### Dataset content
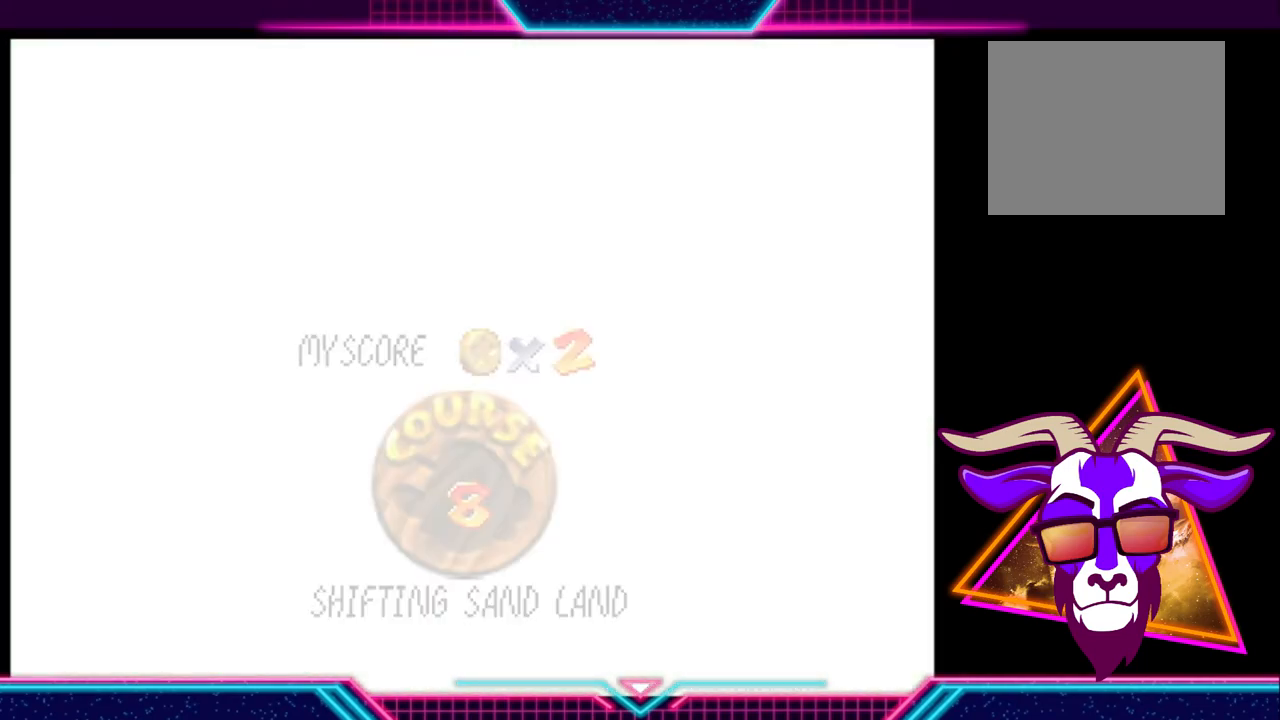
{"buttons": [], "left_stick": "center", "right_stick": "center", "events": [[333, "A", "down"], [500, "A", "up"]]}
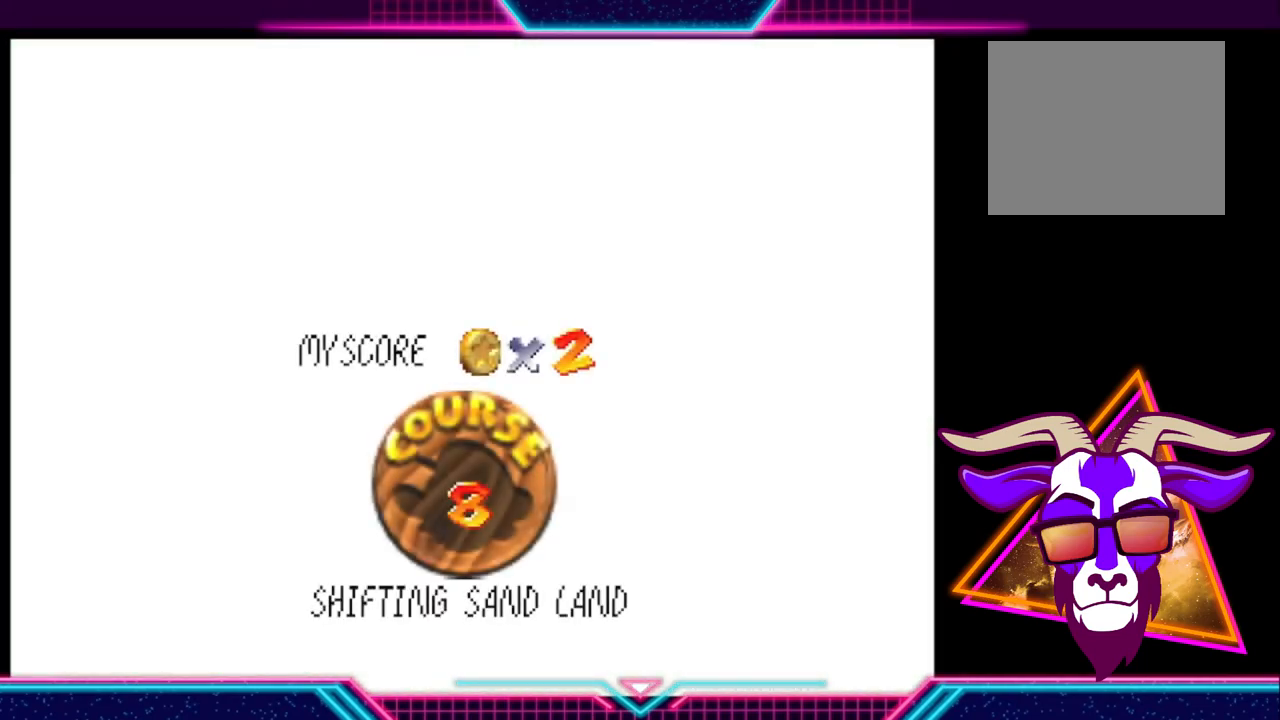
{"buttons": ["A"], "left_stick": "center", "right_stick": "center", "events": [[67, "A", "down"], [200, "A", "up"], [267, "A", "down"], [367, "A", "up"], [400, "A", "down"]]}
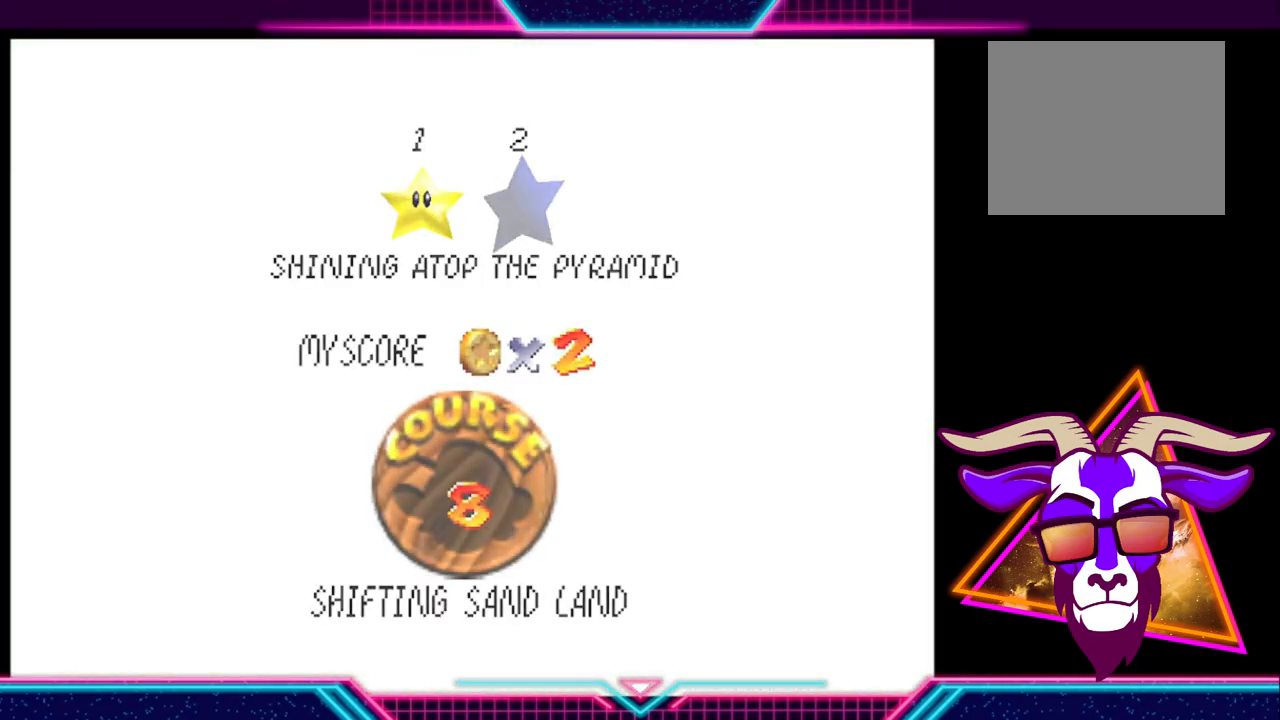
{"buttons": [], "left_stick": "center", "right_stick": "center", "events": [[33, "A", "up"], [100, "A", "down"], [267, "A", "up"]]}
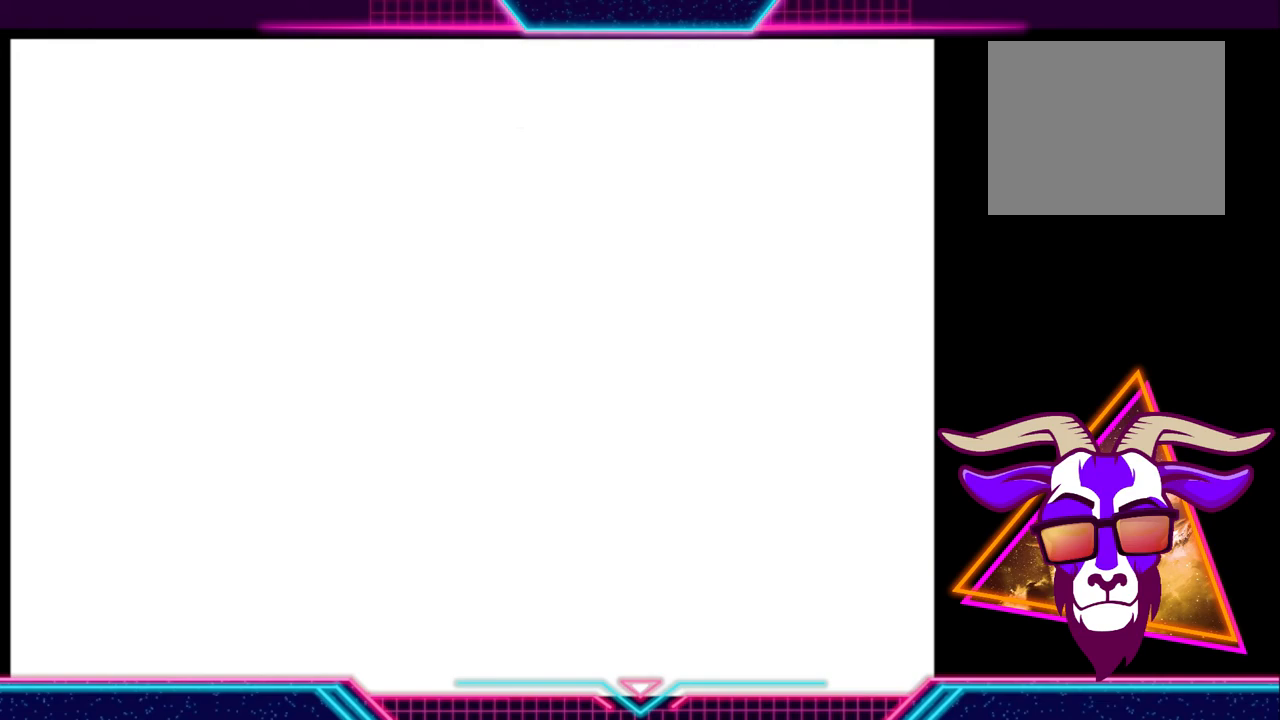
{"buttons": [], "left_stick": "center", "right_stick": "center", "events": []}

### Instructions to follow
The word "down" occurs in some lines of the data above; report how many such lines there are, with no other words.

### Result for this exercise
3